Competitive Intelligence Platform

A production data engineering system that automates competitive pricing analysis across 31 retail chains in 14 states. Built to replace a manual process that took my team 2+ weeks per cycle, now runs on autopilot every 6 hours with real-time Telegram alerting.

Note: This is a showcase repo. The production codebase is private due to proprietary business data. This README documents the architecture, engineering decisions, and technical challenges I solved while building it.

The Problem

The pricing team was manually visiting 25+ competitor websites, copying product names and prices into spreadsheets, and comparing them side by side. For every state. Every two weeks. Six separate spreadsheets, no normalization, no consistency. By the time the analysis was done, half the data was already stale.

What I Built

A fully automated pipeline that:

Reverse-engineers 3 proprietary retail API platforms (REST, GraphQL, and Algolia)

▸ **Task a**
Rewrite the competitive intelligence README from "A production data" through "while building it.", inclusive, with "live" in place of "production" throughout.

▸ **Supplied entries**
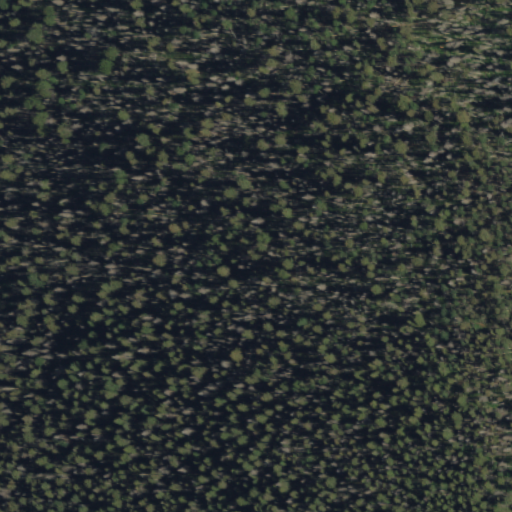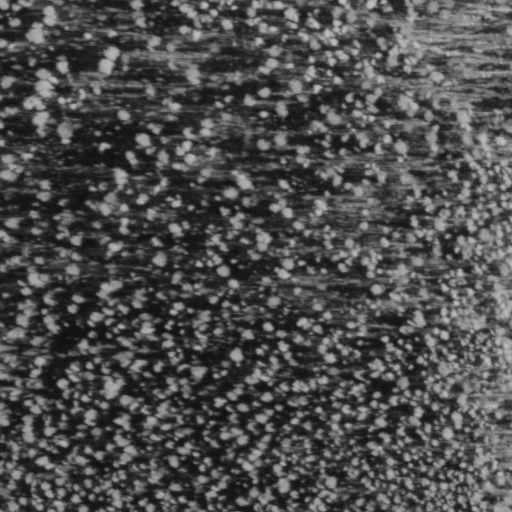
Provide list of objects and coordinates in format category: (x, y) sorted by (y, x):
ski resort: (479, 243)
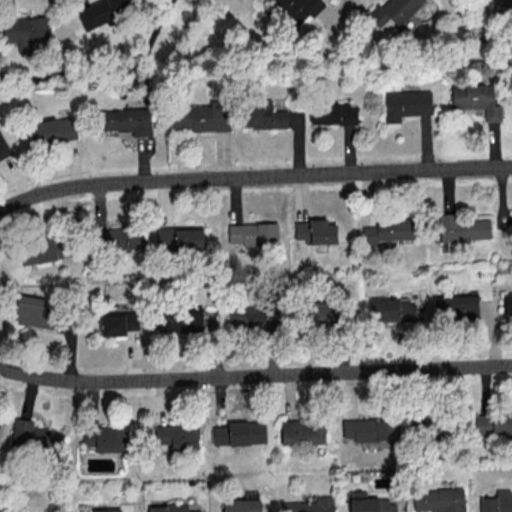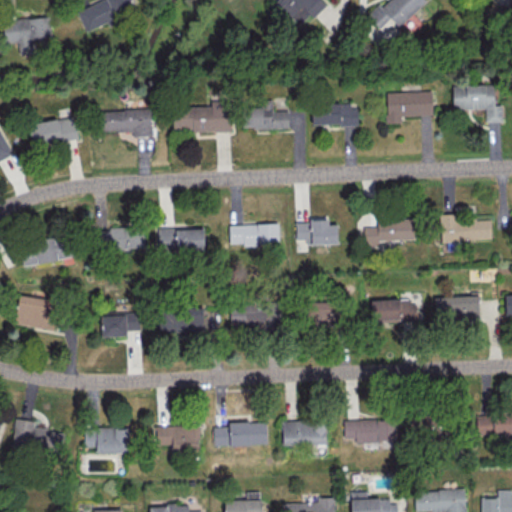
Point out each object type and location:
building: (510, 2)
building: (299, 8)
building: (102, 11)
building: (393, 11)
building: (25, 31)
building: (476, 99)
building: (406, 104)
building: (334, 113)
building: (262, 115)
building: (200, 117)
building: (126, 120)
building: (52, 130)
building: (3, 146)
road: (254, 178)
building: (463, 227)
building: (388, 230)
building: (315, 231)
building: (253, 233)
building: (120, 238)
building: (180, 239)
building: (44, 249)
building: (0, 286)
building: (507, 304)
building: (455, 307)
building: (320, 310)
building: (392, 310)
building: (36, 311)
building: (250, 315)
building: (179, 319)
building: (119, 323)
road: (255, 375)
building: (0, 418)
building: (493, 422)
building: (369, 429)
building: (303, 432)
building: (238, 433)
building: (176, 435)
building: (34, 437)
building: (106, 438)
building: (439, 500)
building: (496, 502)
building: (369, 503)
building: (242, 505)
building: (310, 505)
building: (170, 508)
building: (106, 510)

--

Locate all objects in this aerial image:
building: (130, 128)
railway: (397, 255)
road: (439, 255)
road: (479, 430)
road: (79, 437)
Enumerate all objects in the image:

==

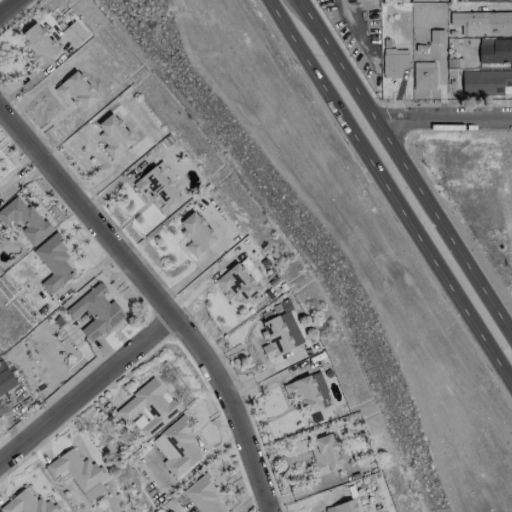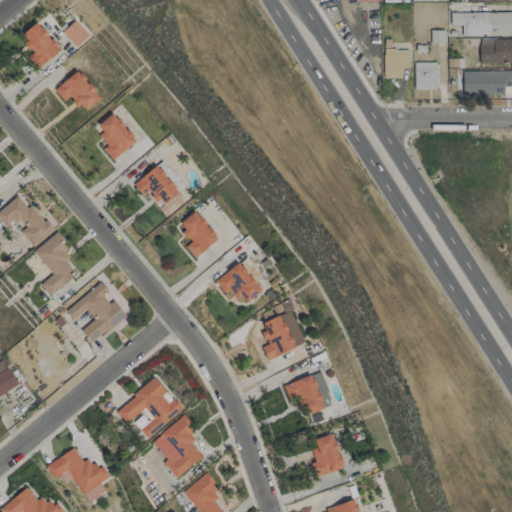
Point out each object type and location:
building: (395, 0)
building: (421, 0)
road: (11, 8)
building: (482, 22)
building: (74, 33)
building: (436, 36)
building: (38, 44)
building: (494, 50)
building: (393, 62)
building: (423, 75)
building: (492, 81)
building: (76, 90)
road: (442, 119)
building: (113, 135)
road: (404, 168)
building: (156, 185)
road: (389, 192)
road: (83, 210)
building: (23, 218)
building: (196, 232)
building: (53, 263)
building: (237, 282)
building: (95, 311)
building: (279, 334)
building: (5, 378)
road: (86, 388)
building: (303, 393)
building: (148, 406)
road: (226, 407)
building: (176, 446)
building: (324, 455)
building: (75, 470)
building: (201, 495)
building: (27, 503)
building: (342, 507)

▸ **Task b**
List every line of the records that contains the string "image", treating uppercase and lowercase as different.

▸ **Full solution a**
A live data engineering system that automates competitive pricing analysis across 31 retail chains in 14 states. Built to replace a manual process that took my team 2+ weeks per cycle, now runs on autopilot every 6 hours with real-time Telegram alerting.

Note: This is a showcase repo. The live codebase is private due to proprietary business data. This README documents the architecture, engineering decisions, and technical challenges I solved while building it.

▸ **Full solution b**
Locate all objects in this aerial image:
Enumerate all objects in the image:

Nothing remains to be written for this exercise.